One City Tours, rue du Vieux-Marché-Aux-Vins, qui loue des gyropodes et des vélos a vu son chiffre d’affaires baisser de 95% pendant le confinement. L’entreprise proposait également des réparations de vélos aux entreprises, elle a étendu son activité aux particuliers depuis la mise en place de « Coup de pouce vélo. » .
La boutique propose des forfaits qui ne dépassent pas les 50€ hors taxes. Par exemple, pour une réparation et une révision complète du vélo, le montant est de 48€ hors taxes. La réparation d’un pneu atteint 25€ hors taxe sur la pièce et la main d’oeuvre.
Au magasin, le gérant Yves Ackermann relativise :
« Il y a des problèmes liés à la mise en route du dispositif. Les personnes à l’origine du projet ont eu peu de temps entre l’annonce et la mise en place, mais je pense que c’est une bonne initiative. Ce serait bien si on pouvait interagir avec une personne physique. Quand on s’interroge sur le fonctionnement de l’application, on n’a personne vers qui se tourner. »

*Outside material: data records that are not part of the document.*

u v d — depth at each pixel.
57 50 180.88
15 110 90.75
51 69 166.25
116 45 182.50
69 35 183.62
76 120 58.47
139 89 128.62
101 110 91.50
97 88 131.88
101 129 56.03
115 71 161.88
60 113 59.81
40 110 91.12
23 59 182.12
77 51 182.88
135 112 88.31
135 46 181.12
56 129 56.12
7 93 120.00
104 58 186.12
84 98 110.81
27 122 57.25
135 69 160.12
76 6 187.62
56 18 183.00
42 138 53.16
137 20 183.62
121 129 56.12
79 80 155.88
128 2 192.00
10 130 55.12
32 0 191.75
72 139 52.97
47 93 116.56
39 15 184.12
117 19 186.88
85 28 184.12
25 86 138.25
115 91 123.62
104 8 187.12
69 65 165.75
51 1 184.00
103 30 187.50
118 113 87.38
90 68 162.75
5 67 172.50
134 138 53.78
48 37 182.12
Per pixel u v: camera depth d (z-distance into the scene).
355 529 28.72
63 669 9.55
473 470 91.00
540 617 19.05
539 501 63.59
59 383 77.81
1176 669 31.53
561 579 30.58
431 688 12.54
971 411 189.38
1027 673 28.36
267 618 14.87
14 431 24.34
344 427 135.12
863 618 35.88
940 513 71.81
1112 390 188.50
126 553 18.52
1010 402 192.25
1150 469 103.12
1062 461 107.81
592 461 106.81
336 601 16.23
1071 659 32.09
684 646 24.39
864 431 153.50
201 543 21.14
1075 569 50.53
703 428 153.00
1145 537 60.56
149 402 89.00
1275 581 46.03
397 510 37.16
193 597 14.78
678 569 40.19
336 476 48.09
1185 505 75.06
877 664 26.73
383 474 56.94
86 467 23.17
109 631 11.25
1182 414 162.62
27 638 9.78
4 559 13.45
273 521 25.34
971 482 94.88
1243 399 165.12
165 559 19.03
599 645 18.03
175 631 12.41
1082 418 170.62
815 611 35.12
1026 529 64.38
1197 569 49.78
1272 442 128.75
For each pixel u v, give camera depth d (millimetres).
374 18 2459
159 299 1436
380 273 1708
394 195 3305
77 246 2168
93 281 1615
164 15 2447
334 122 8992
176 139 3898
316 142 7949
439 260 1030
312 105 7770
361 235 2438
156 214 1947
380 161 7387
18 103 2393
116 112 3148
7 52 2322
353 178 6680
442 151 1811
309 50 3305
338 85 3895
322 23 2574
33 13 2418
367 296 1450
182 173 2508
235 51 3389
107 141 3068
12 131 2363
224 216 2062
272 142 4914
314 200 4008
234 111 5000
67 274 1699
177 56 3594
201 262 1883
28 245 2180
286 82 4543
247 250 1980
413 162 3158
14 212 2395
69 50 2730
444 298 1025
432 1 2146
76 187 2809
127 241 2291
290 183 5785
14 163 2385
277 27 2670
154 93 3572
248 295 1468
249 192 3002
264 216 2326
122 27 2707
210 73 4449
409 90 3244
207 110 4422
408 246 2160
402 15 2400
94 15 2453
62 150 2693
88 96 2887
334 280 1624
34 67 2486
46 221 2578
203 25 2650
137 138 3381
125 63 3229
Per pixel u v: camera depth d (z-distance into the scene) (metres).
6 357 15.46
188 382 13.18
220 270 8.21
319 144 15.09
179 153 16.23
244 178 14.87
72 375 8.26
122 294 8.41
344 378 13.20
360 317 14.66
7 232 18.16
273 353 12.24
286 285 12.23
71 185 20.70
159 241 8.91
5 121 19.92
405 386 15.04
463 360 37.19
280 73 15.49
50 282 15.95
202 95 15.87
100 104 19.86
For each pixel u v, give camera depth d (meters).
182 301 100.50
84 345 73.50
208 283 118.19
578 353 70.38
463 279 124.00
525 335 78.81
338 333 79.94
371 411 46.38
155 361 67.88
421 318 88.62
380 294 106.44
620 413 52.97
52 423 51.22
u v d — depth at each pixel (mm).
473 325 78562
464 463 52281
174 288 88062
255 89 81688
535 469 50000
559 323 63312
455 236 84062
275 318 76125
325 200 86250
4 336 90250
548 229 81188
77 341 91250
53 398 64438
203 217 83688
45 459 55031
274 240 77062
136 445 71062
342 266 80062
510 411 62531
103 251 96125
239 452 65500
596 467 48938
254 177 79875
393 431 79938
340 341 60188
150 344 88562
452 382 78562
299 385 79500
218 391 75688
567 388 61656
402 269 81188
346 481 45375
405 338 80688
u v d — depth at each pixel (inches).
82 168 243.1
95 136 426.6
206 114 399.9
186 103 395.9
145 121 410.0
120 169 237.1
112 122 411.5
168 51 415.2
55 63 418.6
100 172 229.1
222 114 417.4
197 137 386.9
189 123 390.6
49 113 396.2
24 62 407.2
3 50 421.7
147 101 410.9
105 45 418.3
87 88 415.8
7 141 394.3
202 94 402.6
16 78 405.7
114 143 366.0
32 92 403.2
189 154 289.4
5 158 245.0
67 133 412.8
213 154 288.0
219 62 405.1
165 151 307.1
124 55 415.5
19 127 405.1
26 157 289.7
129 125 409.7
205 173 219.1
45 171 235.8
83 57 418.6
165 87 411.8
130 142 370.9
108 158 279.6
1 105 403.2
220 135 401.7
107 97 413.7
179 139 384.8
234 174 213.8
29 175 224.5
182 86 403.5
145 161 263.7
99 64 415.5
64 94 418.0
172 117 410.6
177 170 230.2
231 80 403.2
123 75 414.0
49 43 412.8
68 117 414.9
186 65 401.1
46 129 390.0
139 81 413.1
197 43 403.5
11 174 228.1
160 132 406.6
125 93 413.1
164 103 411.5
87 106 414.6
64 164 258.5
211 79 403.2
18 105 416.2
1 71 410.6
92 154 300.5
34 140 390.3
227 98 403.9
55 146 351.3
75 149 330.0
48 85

Yves Ackermann, One City Tours
Le compteur de cyclistes installé devant la Cité de la musique et de la danse a enregistré plus de 15 000 passages du lundi 4 au dimanche 10 mai avant le déconfinement et près de 36 000 la semaine du 18 au 24 mai. Cependant, la Ville de Strasbourg n’a augmenté sa surface cyclable que de 2,2 km.